**TASK DIRECTIONS**
Using the listing below, return every line that includes "Make".

**DATA SUPPLIED**
_ _ _ _
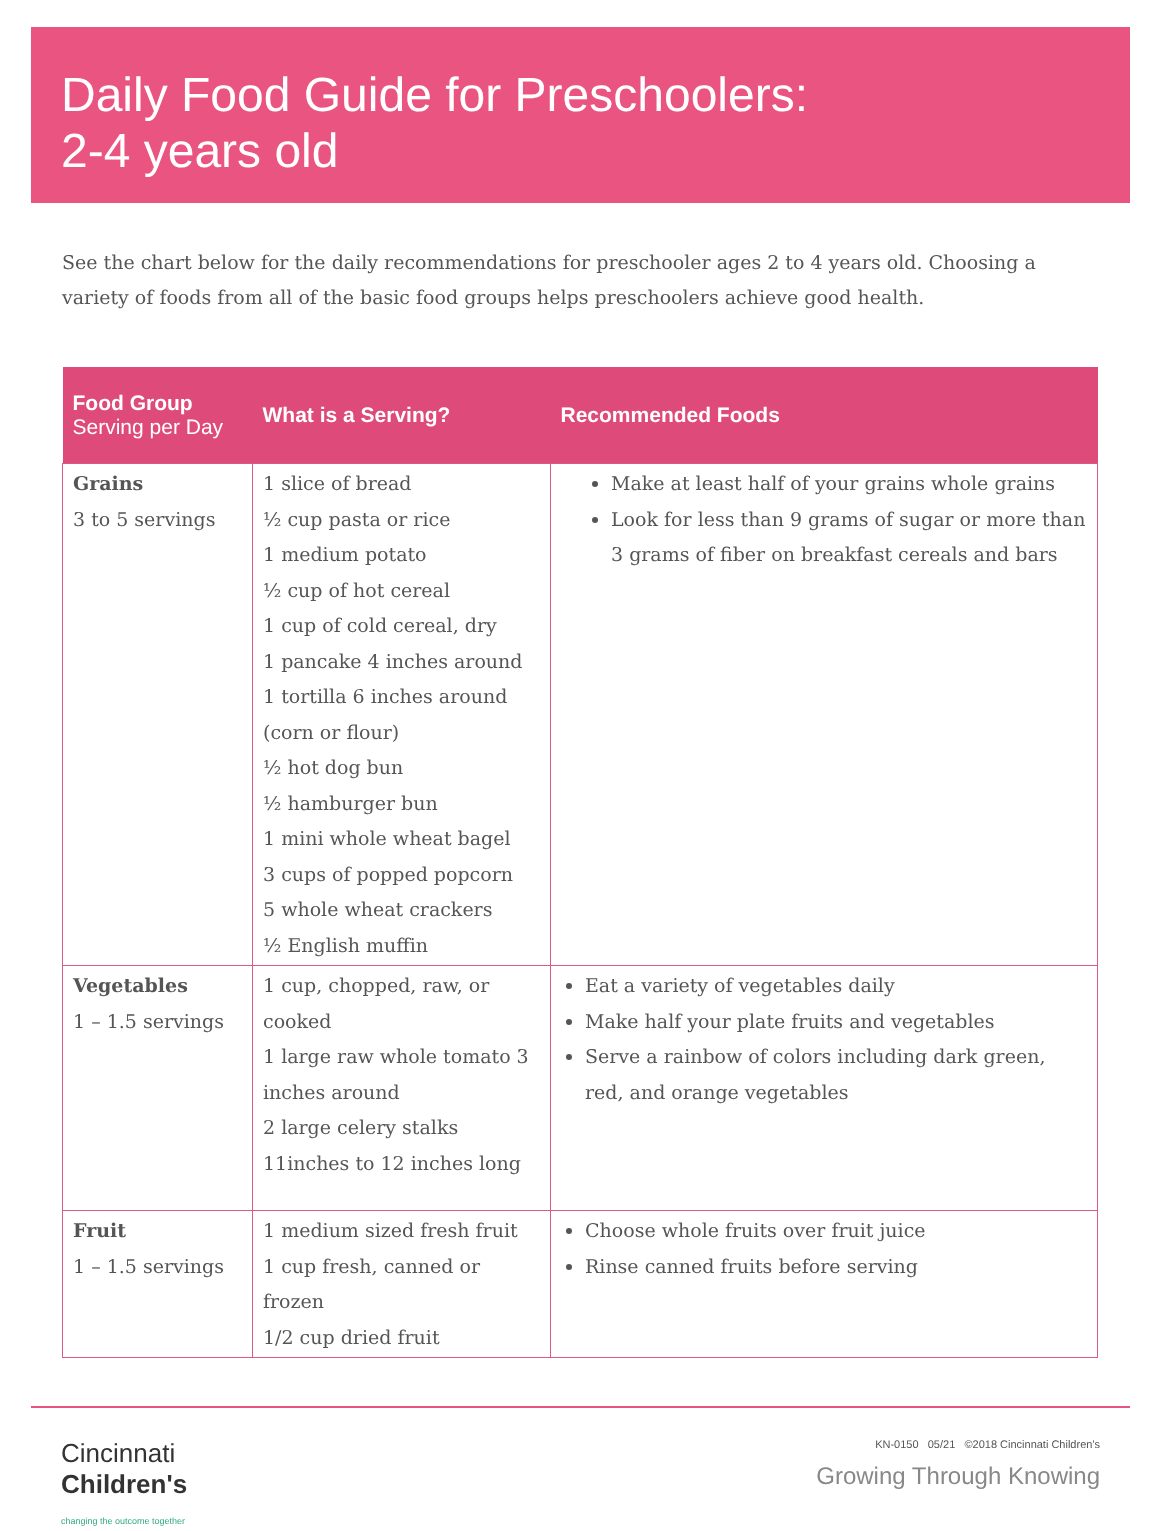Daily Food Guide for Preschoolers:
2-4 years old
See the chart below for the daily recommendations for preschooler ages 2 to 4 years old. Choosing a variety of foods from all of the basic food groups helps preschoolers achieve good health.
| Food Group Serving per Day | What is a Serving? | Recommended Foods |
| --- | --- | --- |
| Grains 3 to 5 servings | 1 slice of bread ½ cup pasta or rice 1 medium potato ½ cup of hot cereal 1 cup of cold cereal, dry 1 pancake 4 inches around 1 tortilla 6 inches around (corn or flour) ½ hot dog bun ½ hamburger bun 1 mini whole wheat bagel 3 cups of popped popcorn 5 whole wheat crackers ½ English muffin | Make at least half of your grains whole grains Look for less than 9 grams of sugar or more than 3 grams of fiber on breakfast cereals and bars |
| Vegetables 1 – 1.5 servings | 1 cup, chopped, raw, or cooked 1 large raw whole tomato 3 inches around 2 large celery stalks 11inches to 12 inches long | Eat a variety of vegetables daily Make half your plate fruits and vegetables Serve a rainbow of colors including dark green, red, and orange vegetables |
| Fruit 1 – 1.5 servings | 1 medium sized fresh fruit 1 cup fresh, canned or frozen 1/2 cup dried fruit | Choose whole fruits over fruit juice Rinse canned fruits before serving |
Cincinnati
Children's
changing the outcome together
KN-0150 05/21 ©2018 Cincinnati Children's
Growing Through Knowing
_ _ _ _
**TASK SOLUTION**
| Grains 3 to 5 servings | 1 slice of bread ½ cup pasta or rice 1 medium potato ½ cup of hot cereal 1 cup of cold cereal, dry 1 pancake 4 inches around 1 tortilla 6 inches around (corn or flour) ½ hot dog bun ½ hamburger bun 1 mini whole wheat bagel 3 cups of popped popcorn 5 whole wheat crackers ½ English muffin | Make at least half of your grains whole grains Look for less than 9 grams of sugar or more than 3 grams of fiber on breakfast cereals and bars |
| Vegetables 1 – 1.5 servings | 1 cup, chopped, raw, or cooked 1 large raw whole tomato 3 inches around 2 large celery stalks 11inches to 12 inches long | Eat a variety of vegetables daily Make half your plate fruits and vegetables Serve a rainbow of colors including dark green, red, and orange vegetables |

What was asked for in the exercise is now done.